Black milk of morning we drink you at night
we drink you at noontime Death is a gang-boss aus Deutschland
we drink you at dusktime and dawntime
we drink and drink Death is a gang-boss aus Deutschland his eye is blue
he shoots you with leaden bullets his aim is true
there’s a man in this house your golden hair Margareta
he sets his dogs on our trail he gives us a grave in the sky
he cultivates snakes and he dreams Death is a gang-boss aus Deutschland
your golden hair Margareta
your ashen hair Shulamite
—the final lines of Paul Celan’s poem, “Death Fugue,” published 1947 (trans. Jerome Rothenberg)
Breaking postwar silence
Born in Germany just months shy of the end of World War II, Anselm Kiefer came of age in the late 1960s when the silence surrounding the crimes of the Nazi regime was ruptured by a vocal younger generation horrified by their collective German “past,” struggling to reconcile such shame and redefine what it meant to be German in a post-Nazi world.
For Kiefer, who had studied with the artists Peter Dreher in Karlsruhe and Joseph Beuys in Dusseldorf, painting became the arena to vocalize and elucidate his contempt for the Nazis and their reprehensible legacy, instilling every brush stroke with palpable rage, grief, and shame. In the 1970s, Kiefer developed a signature style that was influenced in part by the Neo-expressionist style of Georg Baselitz, but also by his teacher Beuys, particularly Beuys’s tendency to use commonplace materials, such as fat and felt within his artistic practice. Kiefer augmented his thick layers of impasto with lead, glass, straw, wood, dried flowers, and more, yielding highly textured, viscous surfaces. As his list of materials grew, so too did the scale of his canvases, which though large and formidable, felt ephemeral and fragile as a result of the materials he utilized.
A thick impasto
All of the canonical elements of Kiefer’s work are present in Shulamite—a thick impasto resulting from a hardened mixture of oil, acrylic, emulsion, and shellac; a brittle, textured surface infused with commonplace materials (in this case, straw and ash); mythological or biblical references (Shulamite refers to the heroine in the Song of Solomon); a literary reference (Celan’s “Death Fugue”); and a historical subject or location (a Nazi Memorial Hall in Berlin).
Kiefer’s hall is not a memorial to great men with patriotic flags waving boldly, but a gateway to damnation, a dark and foreboding road to hell, enclosed by low arches and paved with massive stones —the whole mise-en-scène (a stage set that tells a story) suggestive of an oven (immediately bringing to mind the hyperactivity of the crematoria at the Nazi death camps). Sulamith, is inscribed in the upper left hand corner, a graffiti-like testament in white paint upon the stone, to Celan’s brave young Jewish girl consumed by this living hell, who came to her death in a chamber such as this because she had not the golden hair of Aryan Margarete but the dark “ashen hair” of Shulamite. Kiefer transformed architecture meant to honor Nazi heros into a memorial for their victims.
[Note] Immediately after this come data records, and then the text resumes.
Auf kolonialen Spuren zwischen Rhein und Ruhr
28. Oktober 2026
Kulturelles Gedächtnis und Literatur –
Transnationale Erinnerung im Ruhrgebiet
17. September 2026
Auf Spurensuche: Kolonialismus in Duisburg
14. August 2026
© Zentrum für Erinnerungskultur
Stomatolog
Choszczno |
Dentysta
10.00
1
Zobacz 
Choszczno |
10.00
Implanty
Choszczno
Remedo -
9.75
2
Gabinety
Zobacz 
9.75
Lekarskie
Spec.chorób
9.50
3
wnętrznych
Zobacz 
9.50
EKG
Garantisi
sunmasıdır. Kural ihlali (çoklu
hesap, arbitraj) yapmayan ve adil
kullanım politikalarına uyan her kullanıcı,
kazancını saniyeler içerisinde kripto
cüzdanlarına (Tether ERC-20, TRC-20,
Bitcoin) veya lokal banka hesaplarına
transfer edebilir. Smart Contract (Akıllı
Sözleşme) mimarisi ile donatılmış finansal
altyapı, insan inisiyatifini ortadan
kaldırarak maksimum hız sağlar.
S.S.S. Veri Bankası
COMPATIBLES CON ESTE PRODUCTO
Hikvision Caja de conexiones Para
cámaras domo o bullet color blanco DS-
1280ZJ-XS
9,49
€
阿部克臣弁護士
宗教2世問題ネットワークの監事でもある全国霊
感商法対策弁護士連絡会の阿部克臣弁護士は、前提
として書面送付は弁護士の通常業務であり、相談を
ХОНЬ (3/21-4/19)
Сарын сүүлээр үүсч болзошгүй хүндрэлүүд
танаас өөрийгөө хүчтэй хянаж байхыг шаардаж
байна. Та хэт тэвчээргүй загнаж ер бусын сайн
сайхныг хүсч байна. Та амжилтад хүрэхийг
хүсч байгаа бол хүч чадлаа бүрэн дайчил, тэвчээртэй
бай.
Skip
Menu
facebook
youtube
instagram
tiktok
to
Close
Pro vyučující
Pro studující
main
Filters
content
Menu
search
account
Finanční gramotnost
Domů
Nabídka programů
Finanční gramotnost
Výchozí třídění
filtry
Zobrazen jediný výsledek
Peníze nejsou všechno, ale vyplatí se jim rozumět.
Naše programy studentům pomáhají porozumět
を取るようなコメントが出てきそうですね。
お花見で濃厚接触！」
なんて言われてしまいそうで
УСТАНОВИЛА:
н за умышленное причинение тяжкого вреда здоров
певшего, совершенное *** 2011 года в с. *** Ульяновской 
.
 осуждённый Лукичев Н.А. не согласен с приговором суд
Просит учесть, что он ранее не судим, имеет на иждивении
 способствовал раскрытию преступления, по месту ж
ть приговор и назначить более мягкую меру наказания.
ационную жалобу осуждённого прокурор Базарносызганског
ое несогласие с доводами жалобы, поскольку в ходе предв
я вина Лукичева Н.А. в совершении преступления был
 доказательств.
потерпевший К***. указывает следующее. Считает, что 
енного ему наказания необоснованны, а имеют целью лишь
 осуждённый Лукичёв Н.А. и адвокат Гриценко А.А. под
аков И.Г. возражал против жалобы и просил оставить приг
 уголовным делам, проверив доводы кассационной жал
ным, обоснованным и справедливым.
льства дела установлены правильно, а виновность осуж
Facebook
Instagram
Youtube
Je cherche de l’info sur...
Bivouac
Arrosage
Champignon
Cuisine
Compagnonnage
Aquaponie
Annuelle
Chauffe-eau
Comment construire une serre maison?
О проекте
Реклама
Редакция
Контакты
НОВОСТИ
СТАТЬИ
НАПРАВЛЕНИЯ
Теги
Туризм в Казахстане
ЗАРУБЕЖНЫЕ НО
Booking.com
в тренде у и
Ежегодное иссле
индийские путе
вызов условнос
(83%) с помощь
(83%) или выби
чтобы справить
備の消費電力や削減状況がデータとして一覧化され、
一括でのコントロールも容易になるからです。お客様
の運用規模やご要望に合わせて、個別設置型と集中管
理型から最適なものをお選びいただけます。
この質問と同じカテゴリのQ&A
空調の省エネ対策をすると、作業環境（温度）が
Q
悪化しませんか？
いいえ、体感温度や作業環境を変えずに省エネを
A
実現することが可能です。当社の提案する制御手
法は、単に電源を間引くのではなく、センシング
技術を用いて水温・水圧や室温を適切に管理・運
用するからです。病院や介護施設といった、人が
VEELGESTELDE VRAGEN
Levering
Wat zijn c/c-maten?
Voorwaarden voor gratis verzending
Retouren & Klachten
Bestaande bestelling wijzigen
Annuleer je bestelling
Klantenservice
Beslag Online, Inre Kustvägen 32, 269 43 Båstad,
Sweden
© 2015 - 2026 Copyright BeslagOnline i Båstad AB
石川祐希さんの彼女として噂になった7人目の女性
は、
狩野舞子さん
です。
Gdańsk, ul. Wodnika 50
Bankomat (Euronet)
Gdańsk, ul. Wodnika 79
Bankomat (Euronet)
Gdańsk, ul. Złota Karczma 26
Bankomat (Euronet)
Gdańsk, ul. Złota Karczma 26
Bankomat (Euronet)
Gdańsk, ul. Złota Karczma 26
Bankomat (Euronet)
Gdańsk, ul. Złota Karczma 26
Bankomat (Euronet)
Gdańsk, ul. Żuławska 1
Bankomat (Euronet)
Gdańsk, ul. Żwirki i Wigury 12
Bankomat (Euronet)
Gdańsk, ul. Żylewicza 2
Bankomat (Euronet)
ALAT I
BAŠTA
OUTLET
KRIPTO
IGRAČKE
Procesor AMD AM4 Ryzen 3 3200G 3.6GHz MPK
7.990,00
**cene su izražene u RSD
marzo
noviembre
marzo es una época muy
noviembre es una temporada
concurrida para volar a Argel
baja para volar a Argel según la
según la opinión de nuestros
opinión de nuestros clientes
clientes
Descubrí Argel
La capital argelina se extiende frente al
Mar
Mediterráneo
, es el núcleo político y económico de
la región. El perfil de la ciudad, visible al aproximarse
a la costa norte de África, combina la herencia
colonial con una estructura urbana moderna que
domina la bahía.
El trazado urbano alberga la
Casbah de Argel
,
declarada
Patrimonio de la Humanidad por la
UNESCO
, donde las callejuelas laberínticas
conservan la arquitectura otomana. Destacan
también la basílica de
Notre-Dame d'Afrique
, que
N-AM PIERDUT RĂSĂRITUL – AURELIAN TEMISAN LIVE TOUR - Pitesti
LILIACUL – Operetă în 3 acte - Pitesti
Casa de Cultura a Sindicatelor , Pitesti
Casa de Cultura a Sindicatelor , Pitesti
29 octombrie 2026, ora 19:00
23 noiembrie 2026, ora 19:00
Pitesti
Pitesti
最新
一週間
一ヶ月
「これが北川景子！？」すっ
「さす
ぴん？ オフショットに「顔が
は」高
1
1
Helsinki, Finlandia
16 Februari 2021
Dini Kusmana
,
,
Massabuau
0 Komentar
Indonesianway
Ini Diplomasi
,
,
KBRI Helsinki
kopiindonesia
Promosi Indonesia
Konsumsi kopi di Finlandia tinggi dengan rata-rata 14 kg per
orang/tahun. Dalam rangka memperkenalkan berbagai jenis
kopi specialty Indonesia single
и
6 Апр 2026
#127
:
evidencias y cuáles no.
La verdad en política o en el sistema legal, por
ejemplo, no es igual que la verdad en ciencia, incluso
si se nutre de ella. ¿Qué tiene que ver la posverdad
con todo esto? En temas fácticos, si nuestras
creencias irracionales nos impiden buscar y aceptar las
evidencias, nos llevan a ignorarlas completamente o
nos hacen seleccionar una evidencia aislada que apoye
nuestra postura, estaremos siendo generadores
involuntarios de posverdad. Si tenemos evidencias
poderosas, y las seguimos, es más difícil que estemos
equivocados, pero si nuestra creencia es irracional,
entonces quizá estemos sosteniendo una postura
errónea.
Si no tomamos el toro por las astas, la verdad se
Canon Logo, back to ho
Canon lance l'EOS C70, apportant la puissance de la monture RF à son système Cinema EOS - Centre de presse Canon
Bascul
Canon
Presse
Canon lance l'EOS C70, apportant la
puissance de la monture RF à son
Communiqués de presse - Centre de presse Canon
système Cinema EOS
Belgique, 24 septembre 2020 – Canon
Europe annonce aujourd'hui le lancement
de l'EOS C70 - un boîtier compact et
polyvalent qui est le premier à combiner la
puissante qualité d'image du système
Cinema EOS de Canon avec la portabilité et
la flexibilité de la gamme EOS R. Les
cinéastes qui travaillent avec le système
Comparisons to Jackson Pollock in terms of both scale and expressive, gestural style are understandable, but for me Kiefer’s paint handling is even more reminiscent of Vincent van Gogh, in terms of raw beauty and emotional honesty. Just as van Gogh’s paint can transport me into the Dutch or French countryside and fill my nose with the smell of fresh sunflowers or irises, so too can Kiefer transport me to another place in time and space—but rather than a hayfield in Holland it is the dark abyss of a concentration camp with the stomach-churning smell of burning flesh sullying the air.